* **SUPPLIED PASSAGE**:
I think interviews are a good thing, for Oxford as well as students.
The process advocated by TiP is the one that DS went through when he applied for a Masters at Oxford. A paper application, with a chance to suggest what college he might prefer. Then a departmental acceptance, with a much later confirmation of college. (He got the college he rather randomly requested, but it was a reasonably obscure one.)
This all happened without seeing the University or the University seeing him. Yes by this stage it will be reasonably clear which applicants are up to the course, and he was more than able to look at the course content and decide whether it suited. However I think it would have been useful for him to see the place, meet some staff, and get a better sense of the learning environment he would be in for the next two years.
You get the same at UG level, though not at Oxbridge. Lots of kids don't get a chance to go to Open Days. Instead you fill in your UCAS form and if all goes well you get an offer. Acceptances at the end of the cycle (which both DC had) are too late for offer days. UCL used to, and maybe still does, hand out offers to UK based students at specific offer days. Part marketing presumably, but it will help prevent students turning up without a clear idea of what they are letting themselves in for. Important in an Oxbridge context, plus with luck you will meet people who become your fellow students and have some familiar faces on your first day.

* **DATA SECTION**:

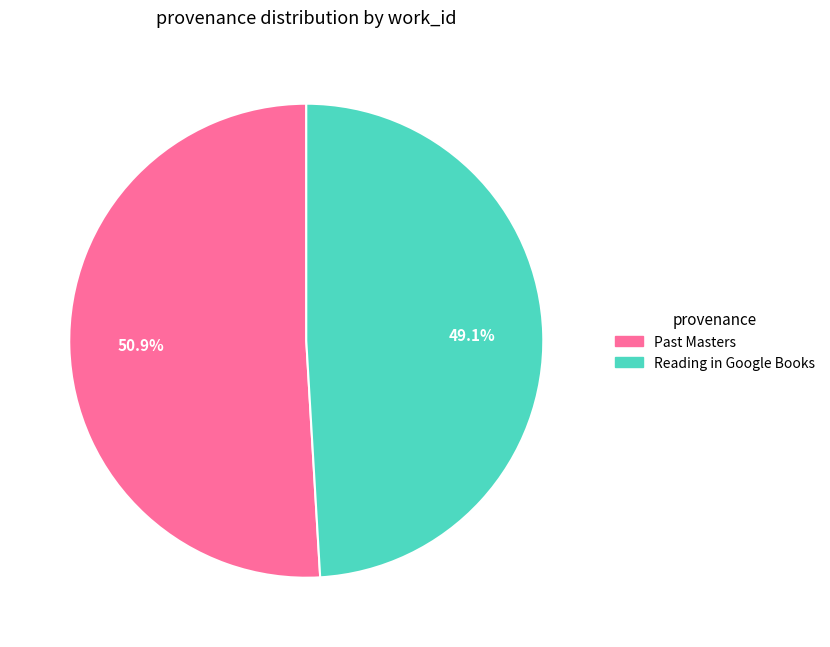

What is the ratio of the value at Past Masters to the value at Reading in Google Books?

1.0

* **STUDY QUESTIONS**:
**a.** Reproduce the stretch of the post on Oxford interviews from "You get the" through "your first day.".
**b.** According to the post on Oxford interviews, how do offer days like UCL's help students? Answer in one to three sentences.
None of the material is needed here.

* **RESPONSES BY TASK**:
**a.**
You get the same at UG level, though not at Oxbridge. Lots of kids don't get a chance to go to Open Days. Instead you fill in your UCAS form and if all goes well you get an offer. Acceptances at the end of the cycle (which both DC had) are too late for offer days. UCL used to, and maybe still does, hand out offers to UK based students at specific offer days. Part marketing presumably, but it will help prevent students turning up without a clear idea of what they are letting themselves in for. Important in an Oxbridge context, plus with luck you will meet people who become your fellow students and have some familiar faces on your first day.

**b.** They help keep students from turning up without a clear idea of what they are letting themselves in for. With luck, students also meet people who become their fellow students, so they have some familiar faces on their first day.